Business Booming on Pilbara-Singapore Sea Routes
Trade on the new shipping routes established just over a year ago between the Pilbara and Singapore has boomed and now includes shipments from companies outside the region.
Key points:
- Trade on the new direct sea routes between the Pilbara and Singapore has exploded
- Some companies choose to ship goods via the Pilbara to avoid bottlenecks in Fremantle
- Pilbara Ports Authority says it needs to expand facilities to keep pace with incoming cargo
Project manager for global logistics company Pentagon Freight Services, Kylie Woodfin, said the ports of Dampier and Port Hedland were now seen as alternatives to the port of Fremantle.
“The ship that’s in Dampier harbor right now, I’ve filled up a drill rod that we’re actually going to truck here [to Perth] because it’s going to cost us less money and less time to bring it up north and then bring it to Perth,” she said.
The first shipments along the new route from Singapore – a major global shipping hub – arrived in Port Hedland in November 2020 and Dampier in February 2021.
These routes connect the Pilbara to the world, via Singapore, as stated by Captain Paul Toussaint-Jackson, founder of the direct freight company Australian Floating Decks which carried out the Pilbara Freight Study 2018.
Through the port of Dampier and Port Hedland, the company’s trade has reached the equivalent of 20,000 twenty-foot shipping containers per year and continues to grow.
Pilbara Ports Authority chief executive Roger Johnston said new direct shipping lines have helped trade grow and over the past year Port Hedland port has seen a tenfold increase in shipping volumes. containers.
“The Pilbara Ports Authority has already identified the need to expand its first point of entry facilities [at Dampier and Port Hedland] three times to accommodate incoming goods. »
Businesses and industry using drop shipping services said the new routes were notable time-savers.
“On transit time from Singapore alone, that saves about six days,” Ms Woodfin said.
“On top of that, the berthing delays for the ship to even be moored here in Freo Harbor, you’re looking at weeks on ships laden with steel.”
Previously, freight en route to the region landed in Fremantle and was trucked 1,000 odd kilometers or more to the northwest of the state.
Pilbara Stone – which mines marble mainly south of the Ashburton River – said the ability to ship from Dampier has significantly reduced transport distances and costs.

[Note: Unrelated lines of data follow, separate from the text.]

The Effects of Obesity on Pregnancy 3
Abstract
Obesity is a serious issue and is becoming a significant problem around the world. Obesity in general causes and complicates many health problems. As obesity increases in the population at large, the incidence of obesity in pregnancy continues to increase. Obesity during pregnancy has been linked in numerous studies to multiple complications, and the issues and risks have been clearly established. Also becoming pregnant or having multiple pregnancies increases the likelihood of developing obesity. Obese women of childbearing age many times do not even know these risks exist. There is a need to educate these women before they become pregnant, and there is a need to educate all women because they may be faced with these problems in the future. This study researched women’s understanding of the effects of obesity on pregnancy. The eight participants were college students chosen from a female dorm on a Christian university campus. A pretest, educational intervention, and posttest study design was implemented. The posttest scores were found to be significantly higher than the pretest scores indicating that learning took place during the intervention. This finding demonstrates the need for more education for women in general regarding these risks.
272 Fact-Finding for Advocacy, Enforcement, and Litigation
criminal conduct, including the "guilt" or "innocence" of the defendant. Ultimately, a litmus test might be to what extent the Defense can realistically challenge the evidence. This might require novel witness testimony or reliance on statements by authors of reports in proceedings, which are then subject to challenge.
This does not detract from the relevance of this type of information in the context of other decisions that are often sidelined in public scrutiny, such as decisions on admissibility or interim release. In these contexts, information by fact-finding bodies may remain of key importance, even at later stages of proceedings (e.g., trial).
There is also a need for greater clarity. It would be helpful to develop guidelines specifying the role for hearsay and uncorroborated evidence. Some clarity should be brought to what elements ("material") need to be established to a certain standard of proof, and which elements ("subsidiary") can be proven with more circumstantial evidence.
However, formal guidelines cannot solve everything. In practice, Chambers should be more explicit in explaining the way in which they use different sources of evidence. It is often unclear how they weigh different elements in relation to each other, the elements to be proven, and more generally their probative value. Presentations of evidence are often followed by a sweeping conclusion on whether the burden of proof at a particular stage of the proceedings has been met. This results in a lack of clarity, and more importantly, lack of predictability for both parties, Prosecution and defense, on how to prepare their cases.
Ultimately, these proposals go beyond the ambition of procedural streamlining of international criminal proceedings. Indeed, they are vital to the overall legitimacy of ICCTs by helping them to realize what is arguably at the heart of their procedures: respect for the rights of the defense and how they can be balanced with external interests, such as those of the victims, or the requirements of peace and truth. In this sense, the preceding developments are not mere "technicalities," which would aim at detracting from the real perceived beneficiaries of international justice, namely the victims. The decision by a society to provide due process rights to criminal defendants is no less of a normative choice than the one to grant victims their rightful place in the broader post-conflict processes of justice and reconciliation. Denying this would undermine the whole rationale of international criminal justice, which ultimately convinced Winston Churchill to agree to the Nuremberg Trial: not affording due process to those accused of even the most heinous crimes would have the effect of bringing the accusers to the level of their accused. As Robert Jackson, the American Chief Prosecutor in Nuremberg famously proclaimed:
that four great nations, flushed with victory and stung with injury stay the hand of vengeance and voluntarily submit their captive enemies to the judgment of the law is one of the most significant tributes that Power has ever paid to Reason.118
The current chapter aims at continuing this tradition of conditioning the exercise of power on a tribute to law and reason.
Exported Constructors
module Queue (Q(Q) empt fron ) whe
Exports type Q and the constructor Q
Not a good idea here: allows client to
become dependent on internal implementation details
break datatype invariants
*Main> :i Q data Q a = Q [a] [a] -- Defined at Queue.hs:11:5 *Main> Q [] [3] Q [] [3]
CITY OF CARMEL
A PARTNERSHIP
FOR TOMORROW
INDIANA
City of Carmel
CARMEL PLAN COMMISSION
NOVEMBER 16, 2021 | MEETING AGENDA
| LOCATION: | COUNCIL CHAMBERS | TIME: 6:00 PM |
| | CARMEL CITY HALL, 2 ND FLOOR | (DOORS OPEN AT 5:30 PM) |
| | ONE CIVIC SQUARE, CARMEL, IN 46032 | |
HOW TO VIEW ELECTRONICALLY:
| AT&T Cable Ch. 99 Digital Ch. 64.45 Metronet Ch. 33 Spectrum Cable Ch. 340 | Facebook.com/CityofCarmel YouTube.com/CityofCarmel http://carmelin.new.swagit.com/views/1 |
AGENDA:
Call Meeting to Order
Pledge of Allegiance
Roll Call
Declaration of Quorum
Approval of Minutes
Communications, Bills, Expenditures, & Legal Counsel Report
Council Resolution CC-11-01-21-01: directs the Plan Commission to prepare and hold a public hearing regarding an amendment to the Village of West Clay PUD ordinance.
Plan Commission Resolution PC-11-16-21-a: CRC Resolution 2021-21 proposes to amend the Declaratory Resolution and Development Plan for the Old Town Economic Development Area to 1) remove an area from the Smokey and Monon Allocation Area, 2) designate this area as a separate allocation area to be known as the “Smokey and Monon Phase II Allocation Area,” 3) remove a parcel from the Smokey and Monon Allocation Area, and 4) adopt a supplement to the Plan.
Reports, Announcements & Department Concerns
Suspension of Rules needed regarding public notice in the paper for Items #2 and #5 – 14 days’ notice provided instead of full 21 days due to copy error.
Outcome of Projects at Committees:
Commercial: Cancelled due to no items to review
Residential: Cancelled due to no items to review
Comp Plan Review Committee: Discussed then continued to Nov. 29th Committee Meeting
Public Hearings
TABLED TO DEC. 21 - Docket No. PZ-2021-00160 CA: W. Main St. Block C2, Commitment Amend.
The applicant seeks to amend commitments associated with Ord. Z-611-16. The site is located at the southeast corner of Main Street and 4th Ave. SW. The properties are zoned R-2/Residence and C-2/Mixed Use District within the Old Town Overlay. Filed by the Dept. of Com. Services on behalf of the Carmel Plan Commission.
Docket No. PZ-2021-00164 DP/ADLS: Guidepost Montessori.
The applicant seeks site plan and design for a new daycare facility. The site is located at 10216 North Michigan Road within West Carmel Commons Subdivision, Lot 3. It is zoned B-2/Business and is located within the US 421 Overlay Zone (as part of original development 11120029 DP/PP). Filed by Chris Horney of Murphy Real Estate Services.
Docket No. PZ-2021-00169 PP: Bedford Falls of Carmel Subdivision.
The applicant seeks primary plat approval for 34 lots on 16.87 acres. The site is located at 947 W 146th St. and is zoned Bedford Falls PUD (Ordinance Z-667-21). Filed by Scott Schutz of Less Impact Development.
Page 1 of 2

“We made some early shipments through Perth, which required us to arrange truck loading and then shipment from Perth to processing plants in China,” said manager Mike Elliot.
With much of the state’s resource industry located in the north, large items such as drilling rigs would also have to be trucked in from the Port of Fremantle.
Ms. Woodfin said Pentagon customers, who are primarily in the oil, gas and renewable energy sectors, have also found that direct shipping routes have resulted in lower costs.
“It has certainly brought costs down in an economic climate where everything else is going up. It has made availability and space on ships much easier.
Part of the challenge of shipping to a busy port with a backlog was the possibility of being hit with heavy loads, Ms Woodfin said, such as vessel detention charges.
“For the smaller cargo, which is non-containerized cargo, when you remove a lot of their ship, you become responsible for delays on the ships.
“Usually when it wasn’t as bad as it is now, it would usually take four days for the ship to come and unload and then be gone.
Captain Toussaint-Jackson said he expected up to 10% of general merchandise trade through the port of Fremantle to shift to direct Pilbara trade.
The new roads, he said, have also reduced prohibitive costs and enabled local businesses to export to overseas markets.